Thanks for generating the powerful celltag tools! we are now analyzing our single-cell RNA data!

We only used V1 celltags so we expect to have only clonal analysis.

In the final results, we found that the clonally related cells did not have the exact same barcodes. For example, each of the three cells within a clone may have 2, 3, 4 barcodes, but they did share 2 same barcodes. Is this normal?

We went through the main steps in https://github.com/morris-lab/CellTagR, (note we did not do the following: filter transgene reads or CellTag Error Correction).

Ps: I think one important step might be the following one, but I cannot change the correlation.cutoff to 1, when I change the number from 0.7 to 0.99999999, the clones got smaller, but issues remained:

#Call clones
bam.test.obj <- CloneCalling(celltag.obj = bam.test.obj, correlation.cutoff=0.7)
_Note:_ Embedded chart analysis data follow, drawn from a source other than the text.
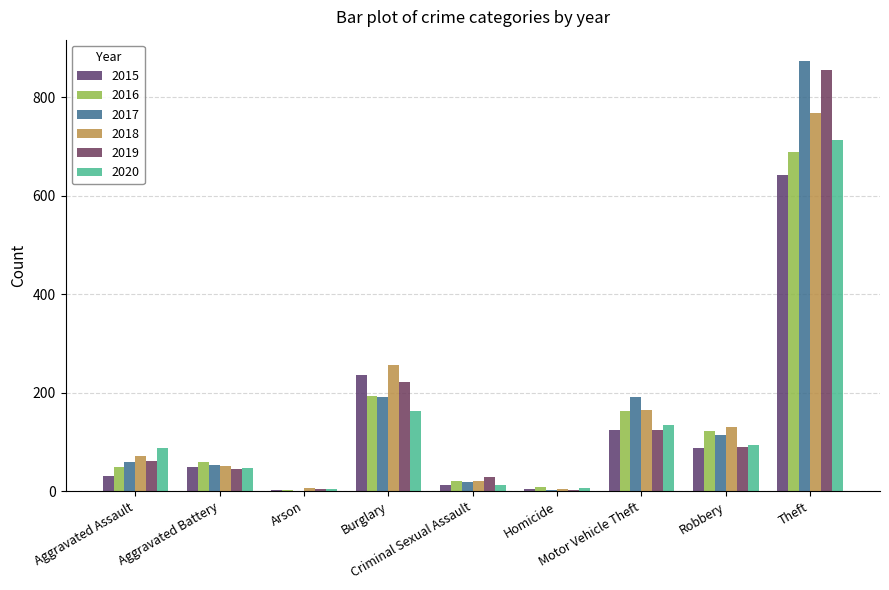

What is the difference between the maximum and second lowest values in the 2018 series?

761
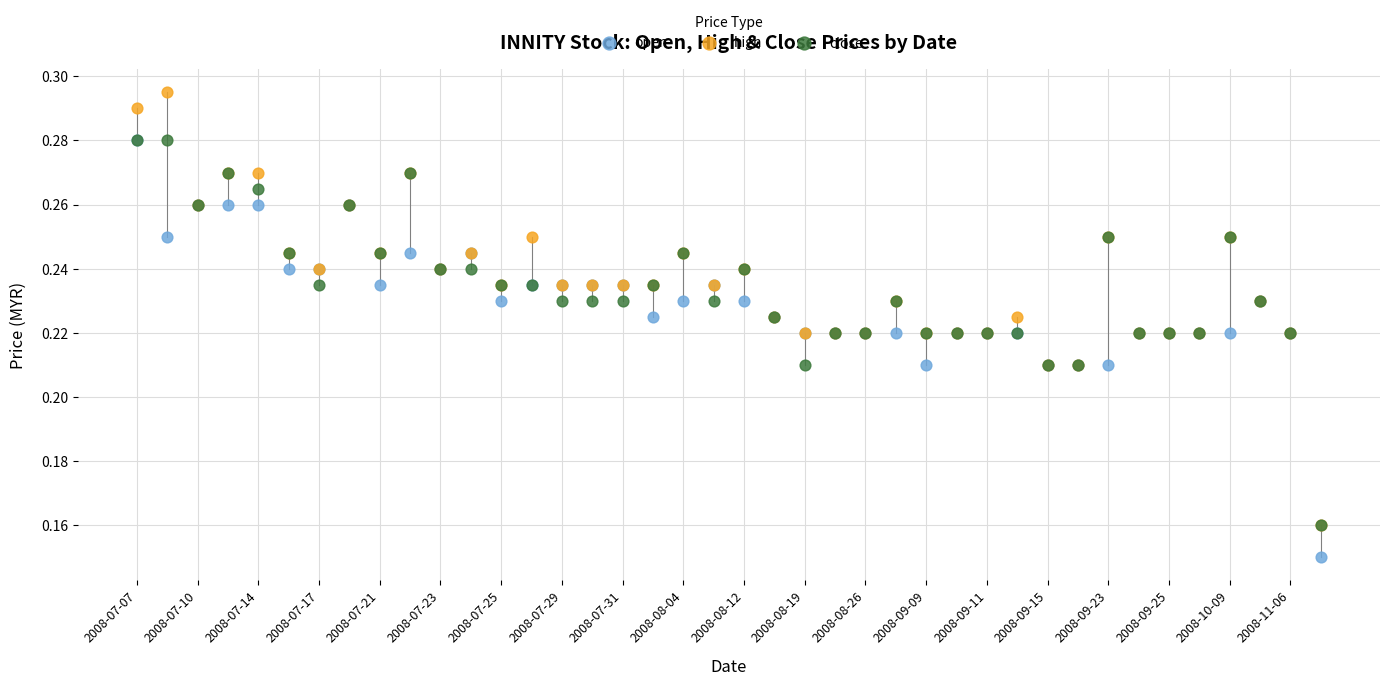

Which series reaches the minimum Y coordinate?

open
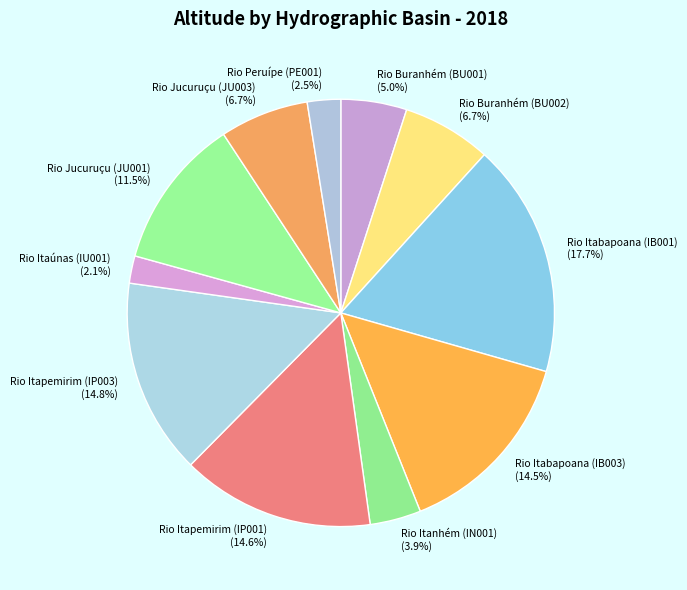

What percentage is NOT represented by Rio Itapemirim (IP001)?

85.4%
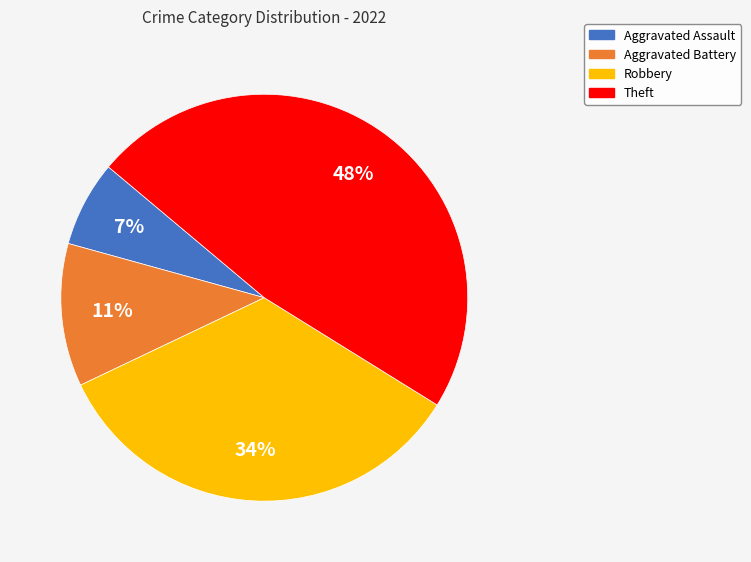

How many segments does this pie chart have?

4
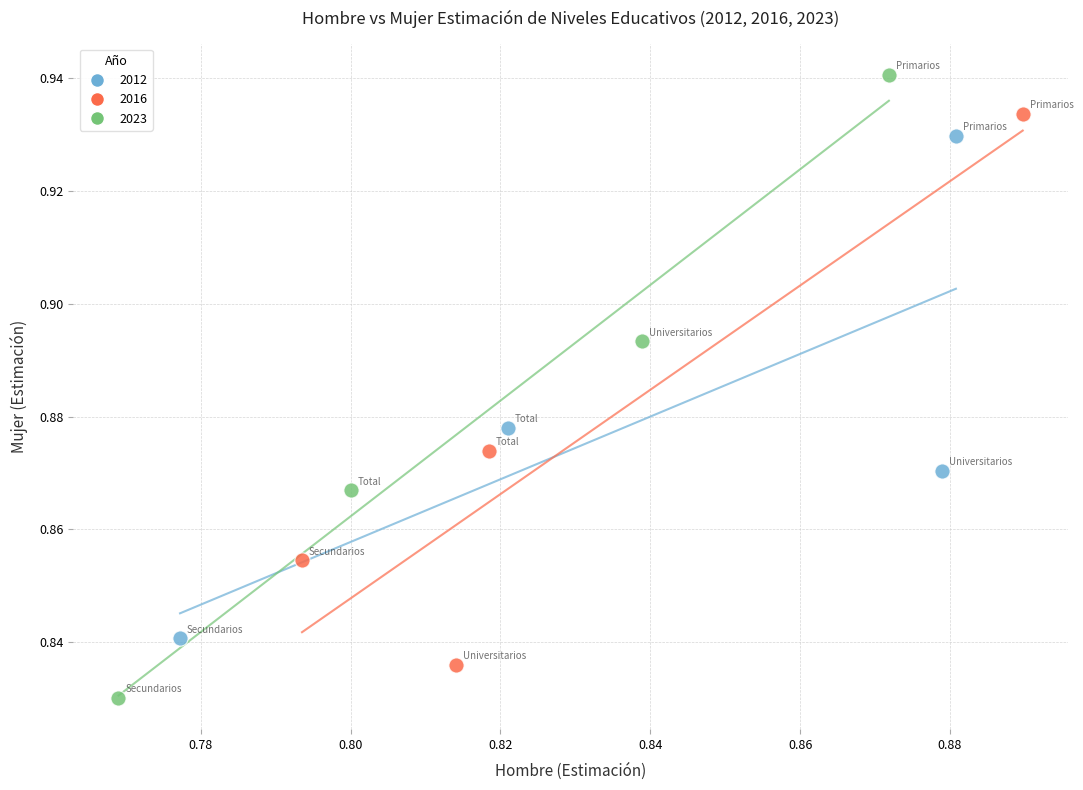

Which series reaches the maximum Y coordinate?

2023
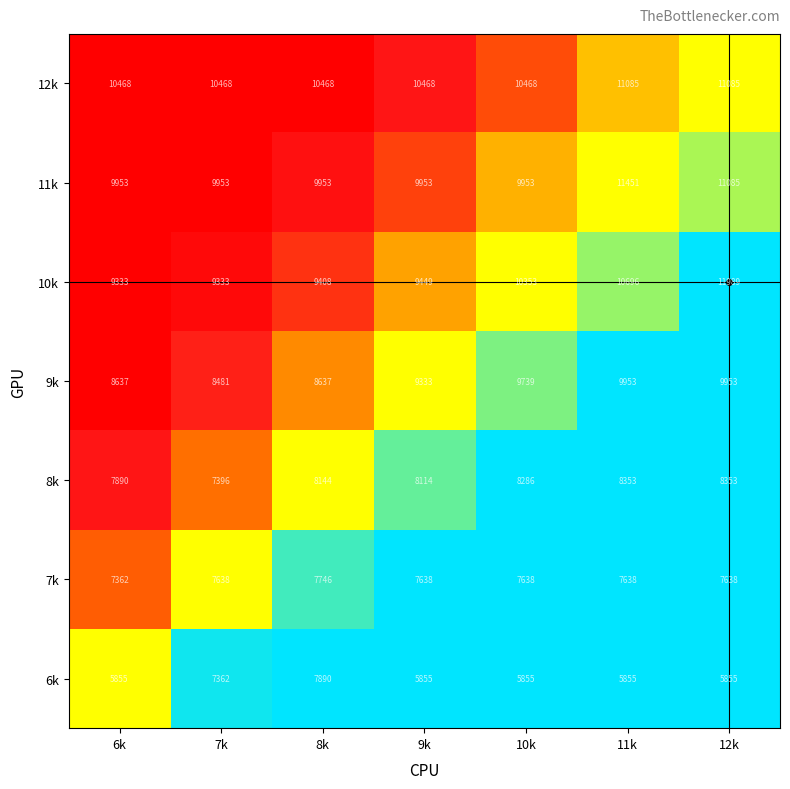

List the series in order of their peak value, highest first.

10k, 11k, 12k, 9k, 8k, 6k, 7k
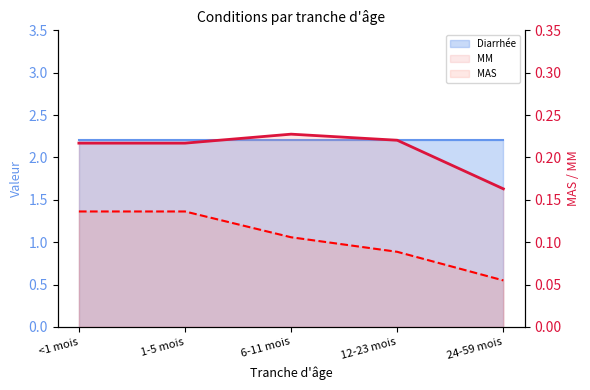

List the labels in order of MAS value, largest first.

<1 mois, 1-5 mois, 6-11 mois, 12-23 mois, 24-59 mois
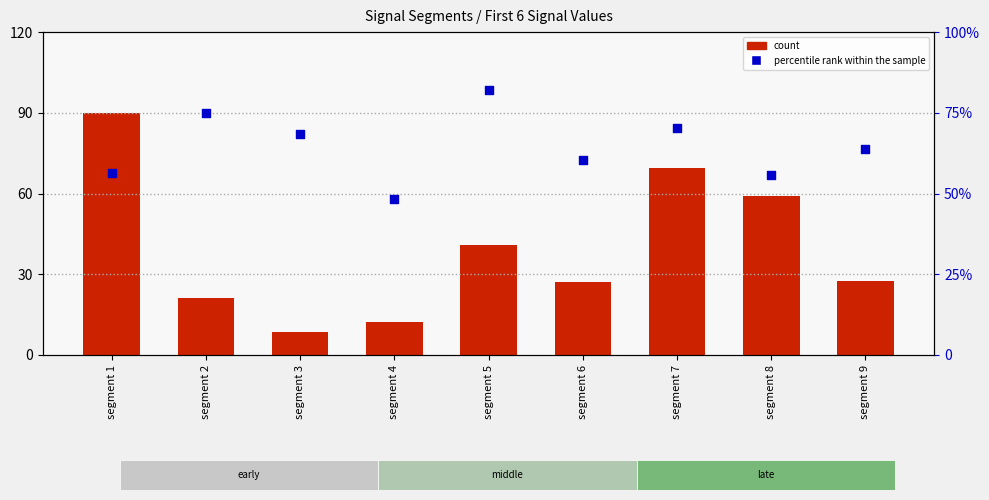

What is the total value across all series at segment 8?

114.9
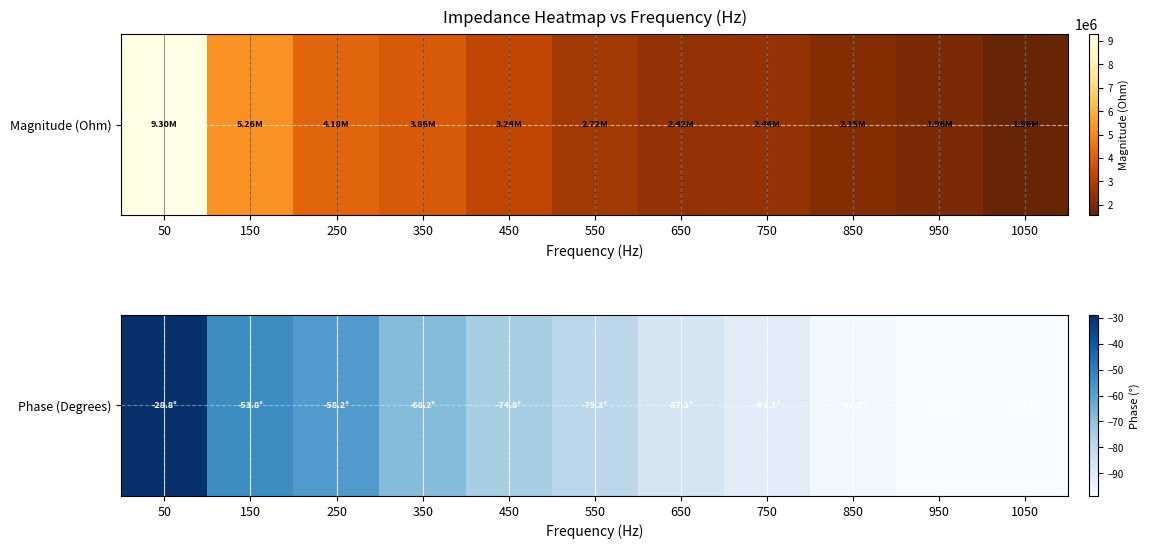

What is the difference between the values at 650 and 350?

18.9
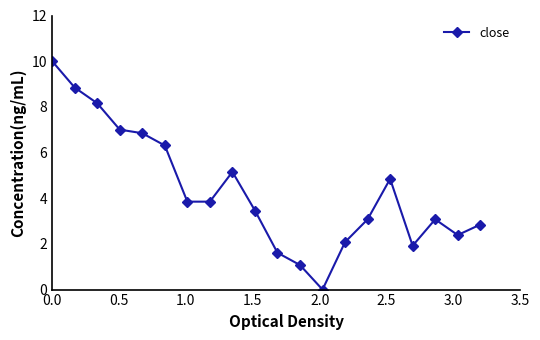

What is the value of the 18th point from the left?

3.1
I am now writing a short code to look cells with the exact same barcodes.

Best,

Li

The clone calling part of the pipeline is a little more elaborate than simple jaccard score filtering. It creates a cell-cell graph based on thresholded jaccard similarity and identifies clusters within this graph. It is not unusual to observe what you are seeing in your dataset, i.e. one clone containing 2, 3, 4 barcodes across clonally related cells. This helps account for missing data/limited information capture during single cell sequencing.

Correlation cutoff of 1 won't work since the thresholding code asserts a '>' instead of a '>=' and there would be no jaccard score > 1

test.df.sub <- test.df[which(test.df$x > correlation.cutoff), ]

If you wish to retain clonally related cells with exactly identical barcode signatures, for maximum stringency, you can skip the clone calling part and manually pick such cells from the metric filtered count matrix.

Thanks for your detailed explanation! It's a very good point to consider "This helps account for missing data/limited information capture during single cell sequencing."